- _TASK DATA_
■ ■ ■ ■
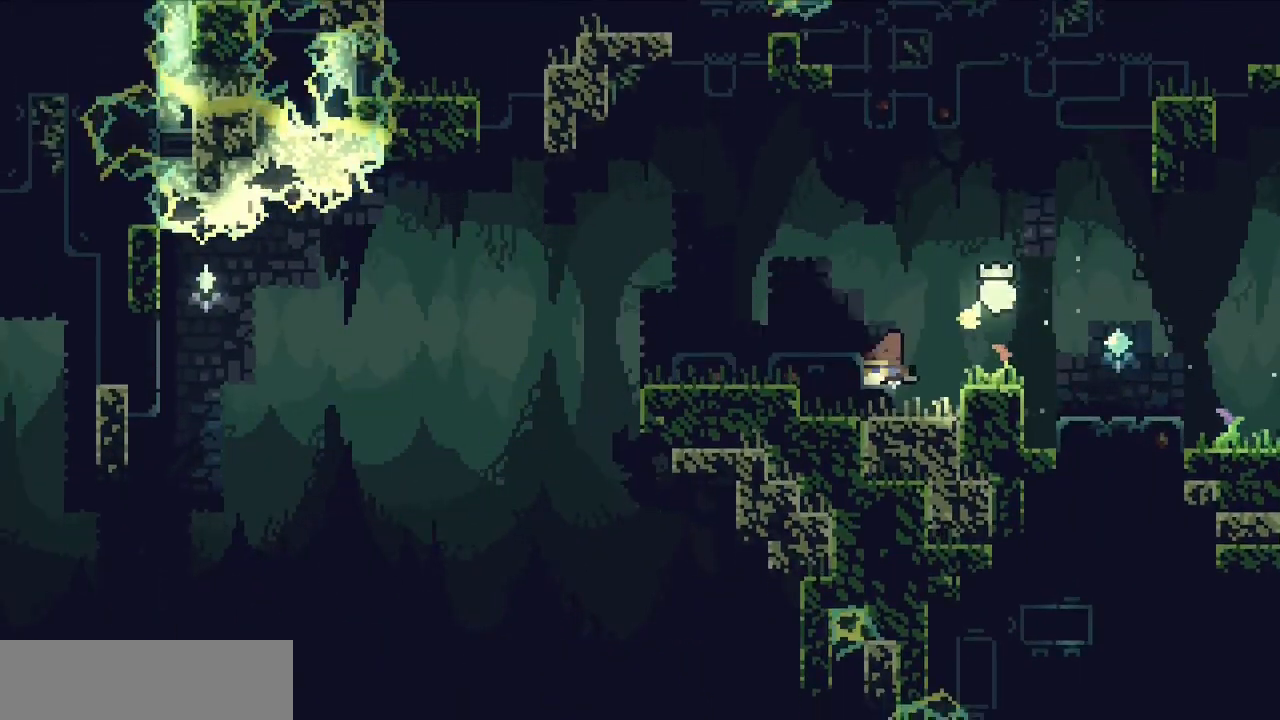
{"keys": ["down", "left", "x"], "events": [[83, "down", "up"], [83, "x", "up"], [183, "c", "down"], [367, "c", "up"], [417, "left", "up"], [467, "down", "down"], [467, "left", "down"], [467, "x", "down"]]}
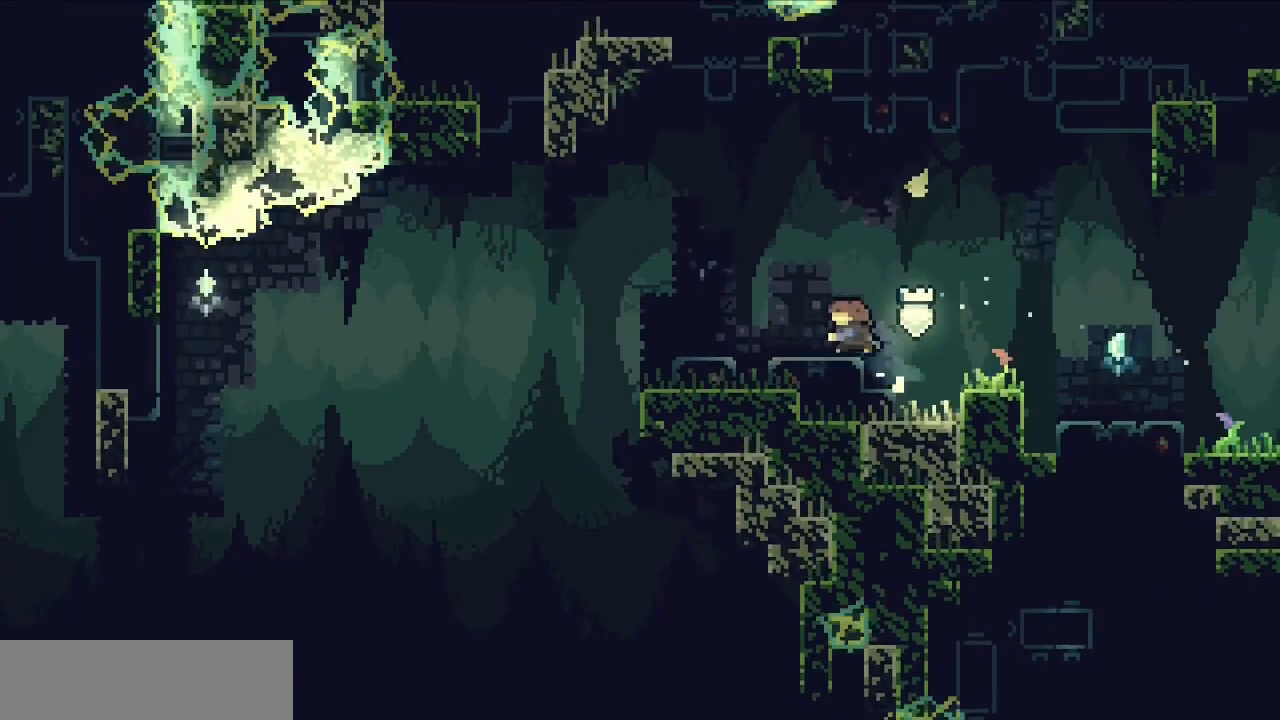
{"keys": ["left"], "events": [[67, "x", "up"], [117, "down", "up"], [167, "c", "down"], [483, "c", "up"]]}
■ ■ ■ ■
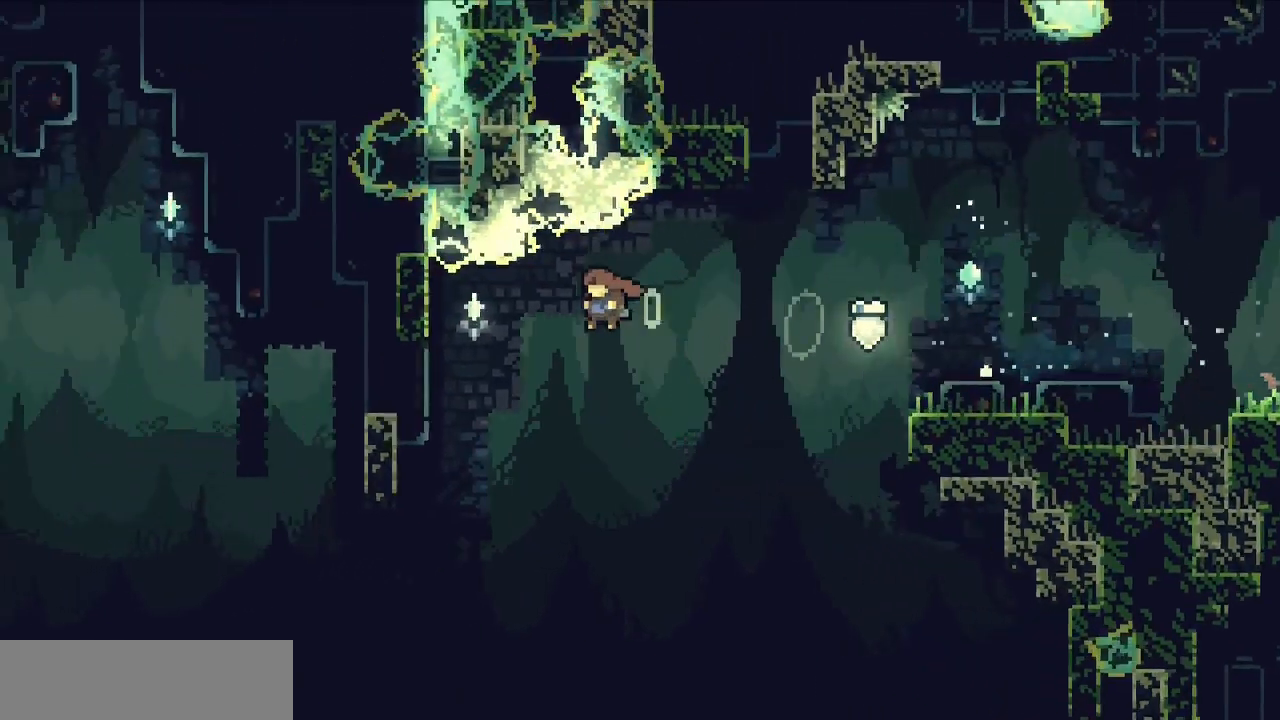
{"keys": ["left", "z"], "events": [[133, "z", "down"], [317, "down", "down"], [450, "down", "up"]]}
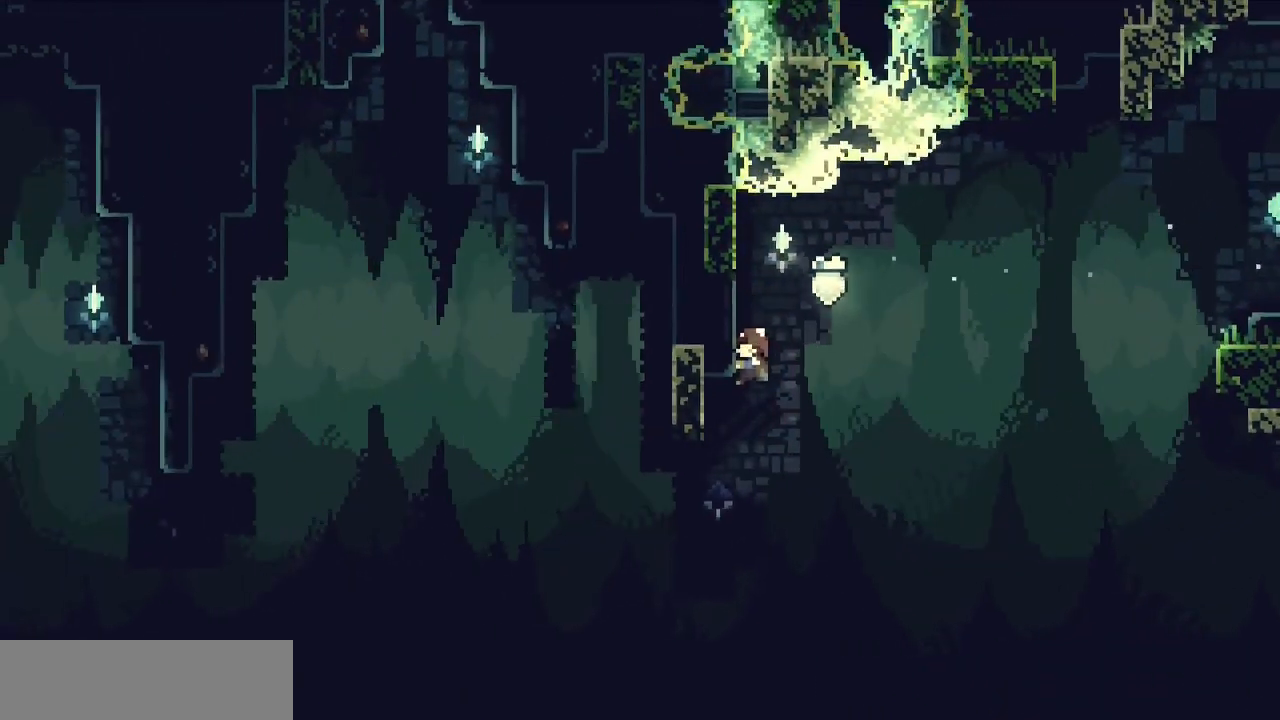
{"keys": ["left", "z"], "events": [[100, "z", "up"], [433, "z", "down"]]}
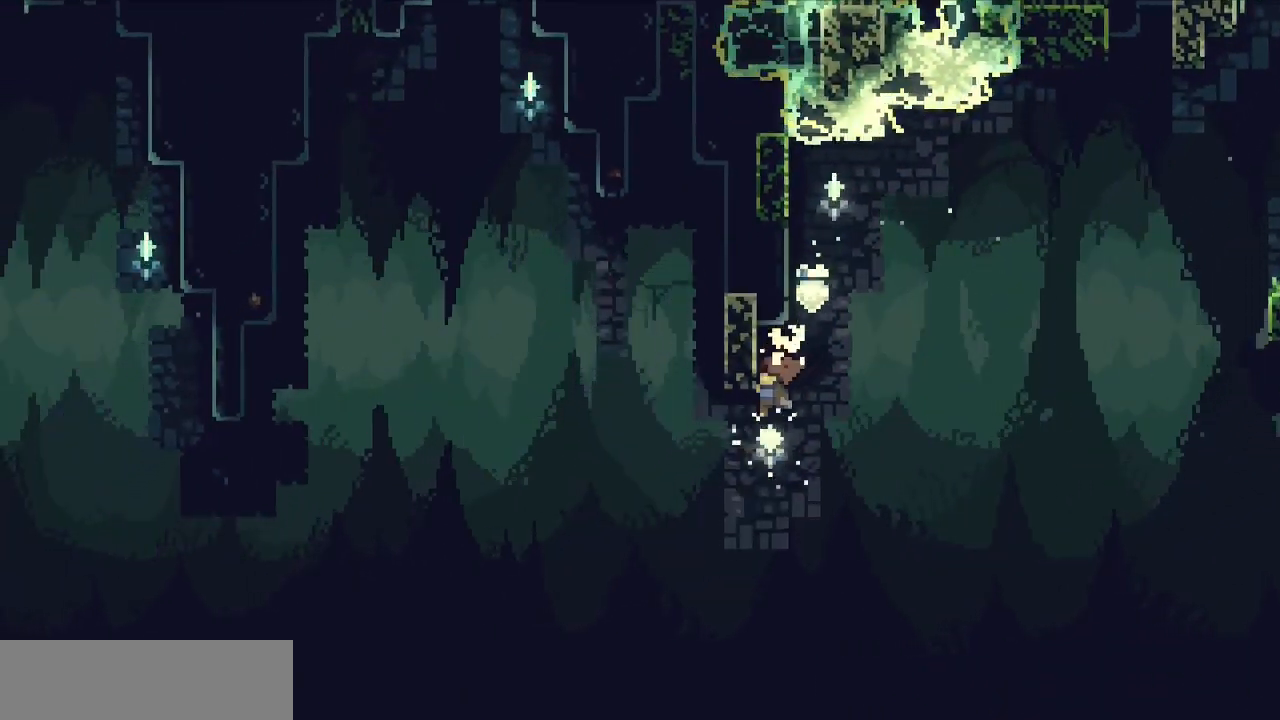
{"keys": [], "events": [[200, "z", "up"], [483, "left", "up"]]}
■ ■ ■ ■
- _TASK BRIEF_
Please find the lines in the data that contain the word "down" and copy them.

- _REPLY TO THE TASK_
{"keys": ["down", "left", "x"], "events": [[83, "down", "up"], [83, "x", "up"], [183, "c", "down"], [367, "c", "up"], [417, "left", "up"], [467, "down", "down"], [467, "left", "down"], [467, "x", "down"]]}
{"keys": ["left"], "events": [[67, "x", "up"], [117, "down", "up"], [167, "c", "down"], [483, "c", "up"]]}
{"keys": ["left", "z"], "events": [[133, "z", "down"], [317, "down", "down"], [450, "down", "up"]]}
{"keys": ["left", "z"], "events": [[100, "z", "up"], [433, "z", "down"]]}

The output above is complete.